Legislatures and supporters have been campaigning in counties and city councils across the state to toughen laws. It seems every few years new legislation is introduced in the legislature to toughen these laws. Now, bills have once again been introduced in the House and Senate that would tighten laws about texting while driving, making it a primary offense in the Sunshine State.
This would allow police to stop a driver that is seen texting. It could also lead to more significant fines. The bill potentially could lead to texting and driving being made illegal for just drivers under the age of 18. One way or another, however, it looks as if the momentum is there to toughen the texting and driving laws in Florida in some form.
Will New Texting and Driving Laws in Florida Stop the Practice?

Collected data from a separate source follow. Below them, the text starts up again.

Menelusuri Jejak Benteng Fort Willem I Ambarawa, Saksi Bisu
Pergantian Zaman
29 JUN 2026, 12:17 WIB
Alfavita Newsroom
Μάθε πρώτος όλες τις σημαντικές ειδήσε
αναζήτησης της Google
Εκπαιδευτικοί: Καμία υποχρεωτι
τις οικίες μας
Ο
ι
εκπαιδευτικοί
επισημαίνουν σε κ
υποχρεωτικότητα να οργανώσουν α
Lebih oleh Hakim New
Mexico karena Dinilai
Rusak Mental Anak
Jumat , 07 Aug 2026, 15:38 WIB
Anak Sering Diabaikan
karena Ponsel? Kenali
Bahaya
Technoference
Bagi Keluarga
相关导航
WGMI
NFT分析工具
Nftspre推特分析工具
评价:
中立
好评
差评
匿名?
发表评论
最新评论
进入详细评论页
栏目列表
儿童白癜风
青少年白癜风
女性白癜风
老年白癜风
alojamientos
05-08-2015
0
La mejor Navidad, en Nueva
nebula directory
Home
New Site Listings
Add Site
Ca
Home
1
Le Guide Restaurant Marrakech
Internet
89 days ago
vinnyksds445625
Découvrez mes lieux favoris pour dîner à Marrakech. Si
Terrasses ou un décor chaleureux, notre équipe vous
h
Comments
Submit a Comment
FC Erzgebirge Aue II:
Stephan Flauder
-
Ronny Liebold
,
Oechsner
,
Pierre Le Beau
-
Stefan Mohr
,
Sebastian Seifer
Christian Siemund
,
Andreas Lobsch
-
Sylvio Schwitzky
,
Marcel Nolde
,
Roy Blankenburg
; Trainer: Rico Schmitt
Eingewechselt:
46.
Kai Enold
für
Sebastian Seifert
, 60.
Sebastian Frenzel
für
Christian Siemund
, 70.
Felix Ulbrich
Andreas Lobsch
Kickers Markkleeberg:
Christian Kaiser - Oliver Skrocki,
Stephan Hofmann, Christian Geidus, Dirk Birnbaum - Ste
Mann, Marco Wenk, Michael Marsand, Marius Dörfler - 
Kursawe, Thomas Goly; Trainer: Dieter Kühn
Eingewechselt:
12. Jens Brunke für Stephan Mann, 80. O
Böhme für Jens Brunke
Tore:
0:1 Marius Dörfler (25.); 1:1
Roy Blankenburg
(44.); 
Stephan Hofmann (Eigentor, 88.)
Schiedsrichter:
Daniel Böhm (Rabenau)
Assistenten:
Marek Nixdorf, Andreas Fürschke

The reality is, even if new laws about texting and driving in Florida are enacted, it would not totally solve the problem. This is particularly true for younger drivers who are deeply connected to their devices and may feel indestructible. This is why the problem is being approached from more than just a legal standpoint. It is also being addressed from an educational and technical aspect.
There are a growing number of apps from a variety of insurance companies and others interested in discouraging distracted driving. Apple’s iOS 11 iPhone update even includes a Do Not Disturb While Driving feature.
Between digital features and apps, improved education, cell-phone safety zones, and potentially stronger texting and driving laws, the problem of distracted driving may lessen in Florida, and it could happen soon.